No practical ROI here, but there has been some social ROI in knowing pi to 101 decimal places. It is a great item for ice breakers… especially those where the rest of the group has to guess something about everyone in the group. I had a class in college where the teacher gave each of us a 3x5 card and asked us to put our name on it plus 3 unique things about ourselves. So I wrote down the following: 1) Eagle Scout, 2) Black Belt at age 10, 3) Pi to 100 decimals. The teacher was amazed as well as the rest of the class.
I have that book on my shelf! Life Science Library Mathematics. Chapter Five deals with calculus, and Pi to 206 places spans the top of pages 122 and 123.
Pi =3.1415926535 8979323846 2643383279 5028841971 6939937510 5820974944 5923078164 0628620899 8628034825 3421170679 8214880651 3282306647 0938446095 5058223172 5359408128 4811174502 8410270193 8521105559 6446229489 5493038196 442881
I remember it to 7, but I can not think of a time where that number of significant figures is warranted.
Hmmm - perhaps circles should be singular and infinity plural…
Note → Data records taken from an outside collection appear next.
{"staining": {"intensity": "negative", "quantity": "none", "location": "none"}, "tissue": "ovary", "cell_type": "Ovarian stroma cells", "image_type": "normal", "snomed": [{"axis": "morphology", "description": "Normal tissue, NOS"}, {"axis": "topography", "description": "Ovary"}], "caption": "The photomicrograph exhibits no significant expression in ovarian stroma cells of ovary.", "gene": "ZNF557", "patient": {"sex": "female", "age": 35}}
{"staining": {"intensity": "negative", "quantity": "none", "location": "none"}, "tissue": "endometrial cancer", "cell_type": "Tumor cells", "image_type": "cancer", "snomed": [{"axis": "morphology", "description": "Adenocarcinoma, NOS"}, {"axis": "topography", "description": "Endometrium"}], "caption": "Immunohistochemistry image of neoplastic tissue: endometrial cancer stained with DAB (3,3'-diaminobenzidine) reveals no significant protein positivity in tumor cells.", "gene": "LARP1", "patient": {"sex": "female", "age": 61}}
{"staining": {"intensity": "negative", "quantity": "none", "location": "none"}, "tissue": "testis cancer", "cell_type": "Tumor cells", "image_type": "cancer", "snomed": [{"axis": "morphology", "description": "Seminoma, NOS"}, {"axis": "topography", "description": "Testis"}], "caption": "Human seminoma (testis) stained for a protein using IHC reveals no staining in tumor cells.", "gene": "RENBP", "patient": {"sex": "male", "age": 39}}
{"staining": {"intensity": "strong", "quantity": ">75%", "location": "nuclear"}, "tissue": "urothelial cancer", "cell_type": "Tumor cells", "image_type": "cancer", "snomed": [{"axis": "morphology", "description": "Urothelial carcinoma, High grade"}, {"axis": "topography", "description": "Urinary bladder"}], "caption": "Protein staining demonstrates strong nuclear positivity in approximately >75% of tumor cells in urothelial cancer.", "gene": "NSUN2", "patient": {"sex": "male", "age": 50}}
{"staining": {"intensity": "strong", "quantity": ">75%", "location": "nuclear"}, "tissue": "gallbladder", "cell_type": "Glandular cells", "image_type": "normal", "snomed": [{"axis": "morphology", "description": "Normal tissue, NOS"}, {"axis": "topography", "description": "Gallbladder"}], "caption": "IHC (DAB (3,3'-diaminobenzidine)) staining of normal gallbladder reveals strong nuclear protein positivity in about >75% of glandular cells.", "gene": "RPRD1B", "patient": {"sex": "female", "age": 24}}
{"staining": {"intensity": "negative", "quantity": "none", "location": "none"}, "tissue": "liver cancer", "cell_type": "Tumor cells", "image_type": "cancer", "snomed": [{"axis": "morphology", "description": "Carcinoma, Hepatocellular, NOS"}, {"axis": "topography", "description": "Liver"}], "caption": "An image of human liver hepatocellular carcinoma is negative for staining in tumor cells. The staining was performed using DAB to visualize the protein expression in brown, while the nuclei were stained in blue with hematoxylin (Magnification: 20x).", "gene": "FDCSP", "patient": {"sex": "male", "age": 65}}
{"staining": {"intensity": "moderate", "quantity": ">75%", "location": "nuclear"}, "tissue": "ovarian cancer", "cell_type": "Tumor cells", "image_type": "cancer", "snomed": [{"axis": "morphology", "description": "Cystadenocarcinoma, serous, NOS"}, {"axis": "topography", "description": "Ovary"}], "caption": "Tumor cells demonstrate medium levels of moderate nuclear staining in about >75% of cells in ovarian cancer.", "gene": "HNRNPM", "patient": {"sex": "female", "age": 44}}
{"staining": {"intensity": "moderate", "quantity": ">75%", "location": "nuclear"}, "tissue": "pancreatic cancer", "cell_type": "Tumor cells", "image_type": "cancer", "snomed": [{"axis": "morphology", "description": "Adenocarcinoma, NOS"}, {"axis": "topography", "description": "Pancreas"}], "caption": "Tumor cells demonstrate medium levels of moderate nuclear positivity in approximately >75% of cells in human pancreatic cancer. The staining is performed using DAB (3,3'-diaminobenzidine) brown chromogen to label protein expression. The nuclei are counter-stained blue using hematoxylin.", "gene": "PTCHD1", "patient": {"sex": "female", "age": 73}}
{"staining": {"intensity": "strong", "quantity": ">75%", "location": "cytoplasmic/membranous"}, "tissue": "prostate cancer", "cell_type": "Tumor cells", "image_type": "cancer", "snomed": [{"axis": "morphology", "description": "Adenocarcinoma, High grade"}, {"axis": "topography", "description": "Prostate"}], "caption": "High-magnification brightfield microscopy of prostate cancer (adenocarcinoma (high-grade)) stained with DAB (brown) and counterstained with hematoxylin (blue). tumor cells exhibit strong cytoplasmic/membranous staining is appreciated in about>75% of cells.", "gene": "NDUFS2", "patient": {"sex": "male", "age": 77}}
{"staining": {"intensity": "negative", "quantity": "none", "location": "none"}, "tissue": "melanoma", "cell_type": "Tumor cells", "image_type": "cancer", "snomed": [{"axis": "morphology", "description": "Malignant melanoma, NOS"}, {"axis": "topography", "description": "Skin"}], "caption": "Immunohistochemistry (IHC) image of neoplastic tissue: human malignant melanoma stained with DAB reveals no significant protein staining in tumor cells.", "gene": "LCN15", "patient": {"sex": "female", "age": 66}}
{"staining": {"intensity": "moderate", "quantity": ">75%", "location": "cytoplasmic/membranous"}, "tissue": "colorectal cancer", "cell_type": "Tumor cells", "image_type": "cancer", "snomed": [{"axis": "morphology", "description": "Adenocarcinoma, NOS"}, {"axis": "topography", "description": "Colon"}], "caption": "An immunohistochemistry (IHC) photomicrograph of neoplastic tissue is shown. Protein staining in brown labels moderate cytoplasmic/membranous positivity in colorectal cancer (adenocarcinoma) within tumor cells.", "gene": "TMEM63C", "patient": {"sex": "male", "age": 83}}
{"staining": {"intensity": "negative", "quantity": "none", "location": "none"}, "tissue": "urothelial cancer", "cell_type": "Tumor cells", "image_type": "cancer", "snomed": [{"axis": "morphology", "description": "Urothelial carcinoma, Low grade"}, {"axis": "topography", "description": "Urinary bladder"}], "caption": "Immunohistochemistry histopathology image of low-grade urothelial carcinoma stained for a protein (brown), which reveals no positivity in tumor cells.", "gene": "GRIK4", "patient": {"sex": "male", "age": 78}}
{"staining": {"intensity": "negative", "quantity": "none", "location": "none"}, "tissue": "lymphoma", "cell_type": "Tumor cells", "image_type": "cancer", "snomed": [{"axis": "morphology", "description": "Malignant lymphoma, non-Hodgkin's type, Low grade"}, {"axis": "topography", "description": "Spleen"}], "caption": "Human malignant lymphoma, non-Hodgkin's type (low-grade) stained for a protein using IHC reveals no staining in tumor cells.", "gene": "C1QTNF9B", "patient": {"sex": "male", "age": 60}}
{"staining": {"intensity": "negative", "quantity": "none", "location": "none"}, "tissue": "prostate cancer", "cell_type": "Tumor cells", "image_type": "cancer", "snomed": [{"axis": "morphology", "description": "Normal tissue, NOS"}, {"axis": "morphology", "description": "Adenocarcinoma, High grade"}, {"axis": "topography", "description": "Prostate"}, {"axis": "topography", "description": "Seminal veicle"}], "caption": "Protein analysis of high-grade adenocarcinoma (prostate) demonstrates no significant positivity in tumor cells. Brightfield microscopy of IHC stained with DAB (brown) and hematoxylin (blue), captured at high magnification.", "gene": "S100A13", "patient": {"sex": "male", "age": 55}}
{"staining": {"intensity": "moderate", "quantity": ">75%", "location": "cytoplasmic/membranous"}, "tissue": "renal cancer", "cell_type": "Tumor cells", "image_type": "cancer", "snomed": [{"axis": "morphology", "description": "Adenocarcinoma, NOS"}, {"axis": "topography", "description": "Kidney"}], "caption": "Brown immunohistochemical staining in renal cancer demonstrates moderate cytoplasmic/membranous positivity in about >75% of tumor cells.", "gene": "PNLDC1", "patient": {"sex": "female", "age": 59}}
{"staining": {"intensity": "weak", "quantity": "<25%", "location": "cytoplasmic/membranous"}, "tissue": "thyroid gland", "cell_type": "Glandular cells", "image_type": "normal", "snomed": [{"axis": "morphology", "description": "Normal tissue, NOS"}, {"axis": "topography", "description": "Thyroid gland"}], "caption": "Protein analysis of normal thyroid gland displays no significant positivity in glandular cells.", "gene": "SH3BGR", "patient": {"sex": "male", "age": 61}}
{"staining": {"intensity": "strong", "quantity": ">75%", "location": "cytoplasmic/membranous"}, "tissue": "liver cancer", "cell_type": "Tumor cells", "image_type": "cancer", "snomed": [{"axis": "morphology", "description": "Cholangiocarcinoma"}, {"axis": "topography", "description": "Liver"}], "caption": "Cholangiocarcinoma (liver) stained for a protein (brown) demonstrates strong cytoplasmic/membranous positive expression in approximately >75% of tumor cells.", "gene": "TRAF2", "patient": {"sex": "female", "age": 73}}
Now, I will a rhyme construct
By chosen words the young instruct
Cunningly devised endeavour
Con it and remember ever
Widths in circle here you see
Stretched out in strange infinities
Who said poetry had to make sense?
Grim
100 digits. I was bored in high school.
Oops, for some reason I was thinking that we started counting digits after the decimal. So, move one vote from the “2” to the “3” column.
Also, while I don’t doubt that a relatively high percentage of dopers know pi to >3 digits, I also don’t doubt that this poll is relatively unpopular among those of us who stopped at 3.14.